WORK ITEM:
Copy out every line of the records below word for word, leaving the pictures out.

Quiz items based on charts:
BEGIN

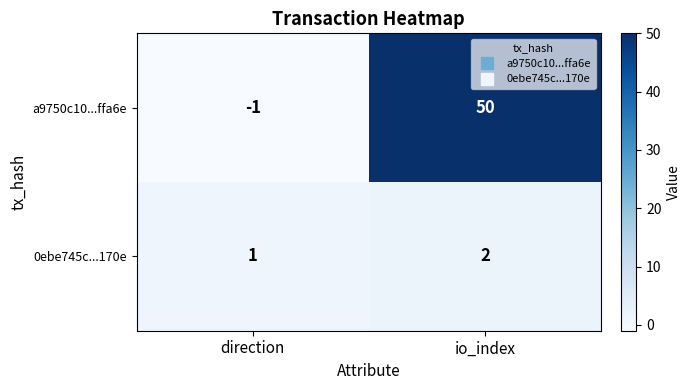

Rank the series at io_index from lowest to highest value.

0ebe745c...170e, a9750c10...ffa6e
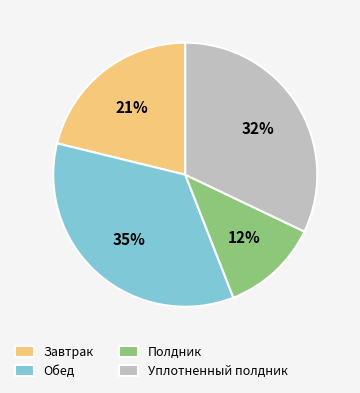

What percentage is the Уплотненный полдник slice, to the nearest percent?

32%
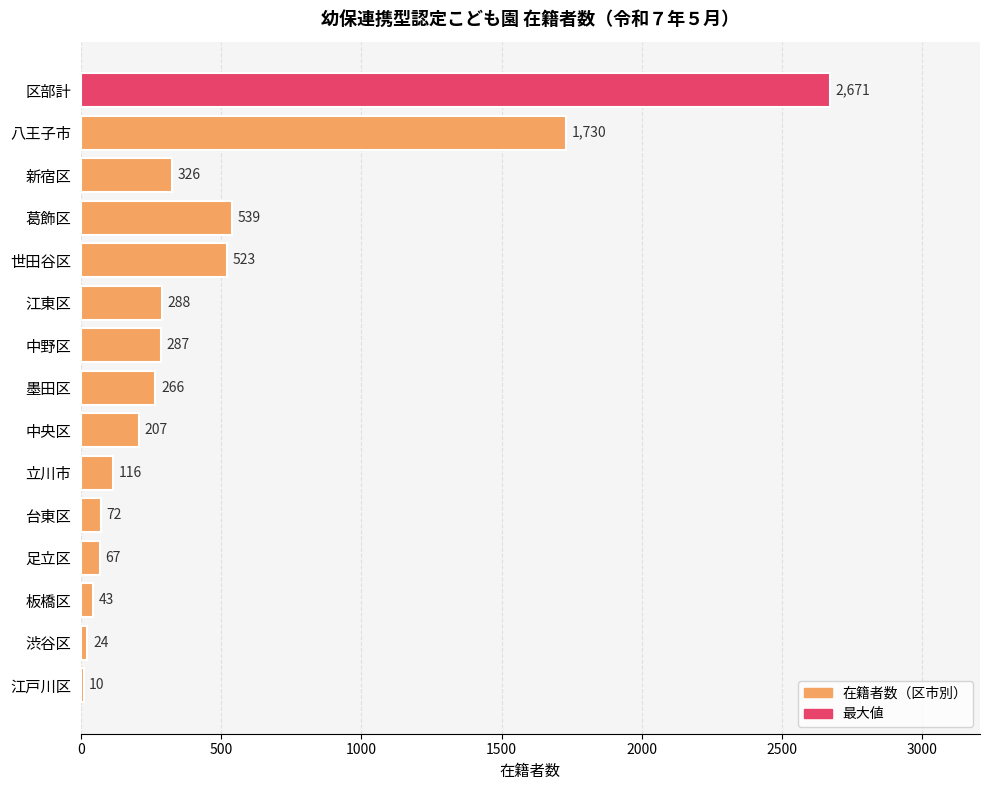

True or false: the data shows 67 at 足立区.

True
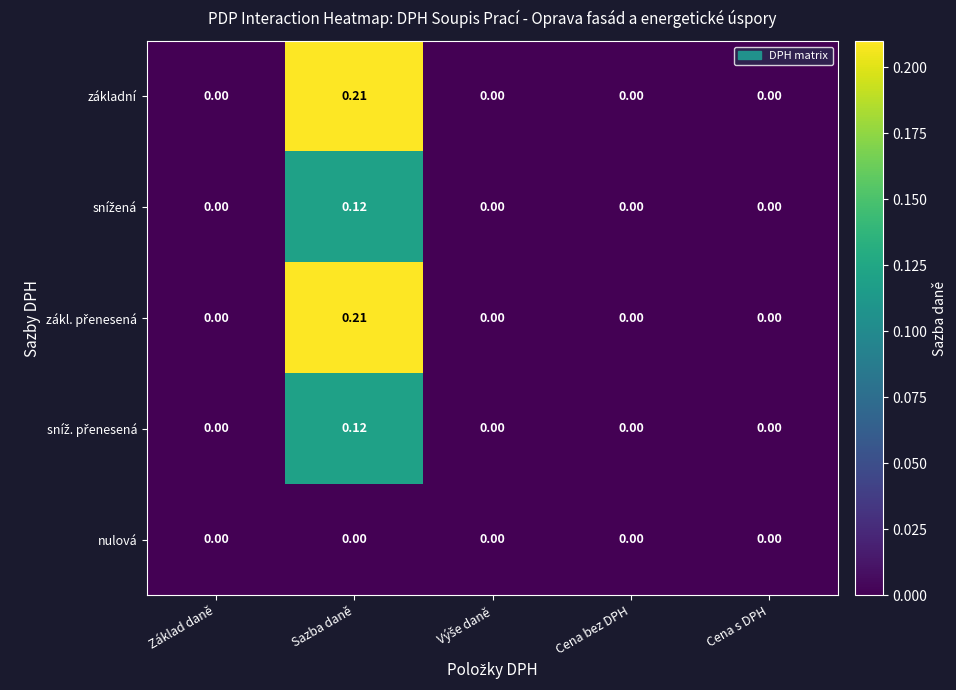

At which category is the sum across all series the highest?

Sazba daně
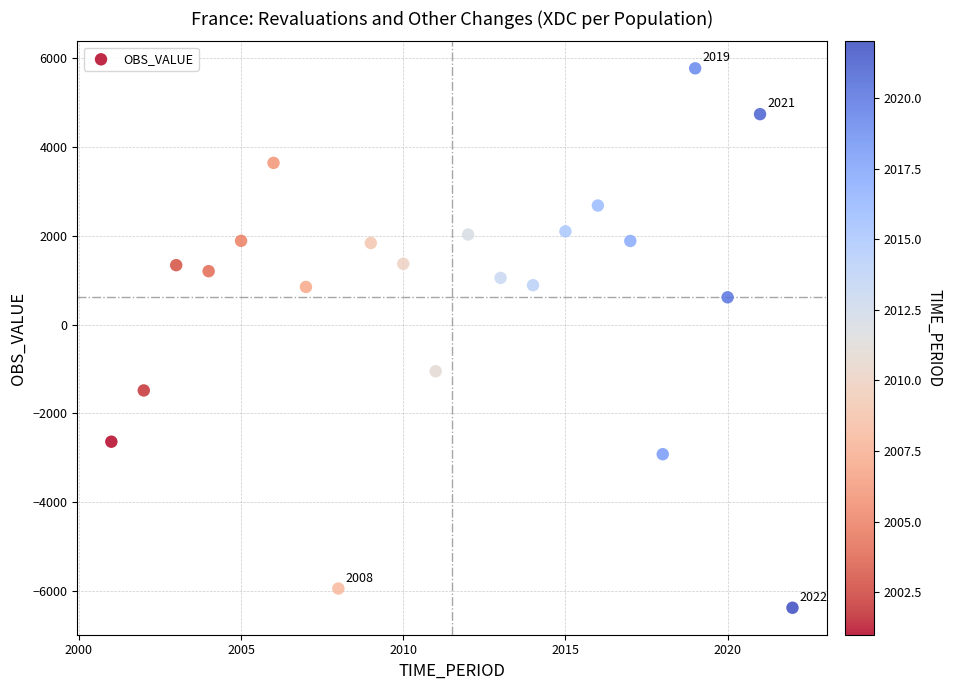

What Y value in the scatter plot is closest to -303?

-1050.5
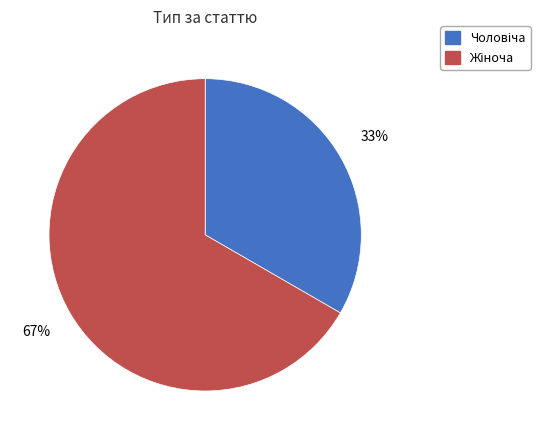

Is there any slice that represents more than half of the pie?

Yes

END

EXERCISE RESULT:
Rank the series at io_index from lowest to highest value.

0ebe745c...170e, a9750c10...ffa6e

What percentage is the Уплотненный полдник slice, to the nearest percent?

32%

True or false: the data shows 67 at 足立区.

True

At which category is the sum across all series the highest?

Sazba daně

What Y value in the scatter plot is closest to -303?

-1050.5

Is there any slice that represents more than half of the pie?

Yes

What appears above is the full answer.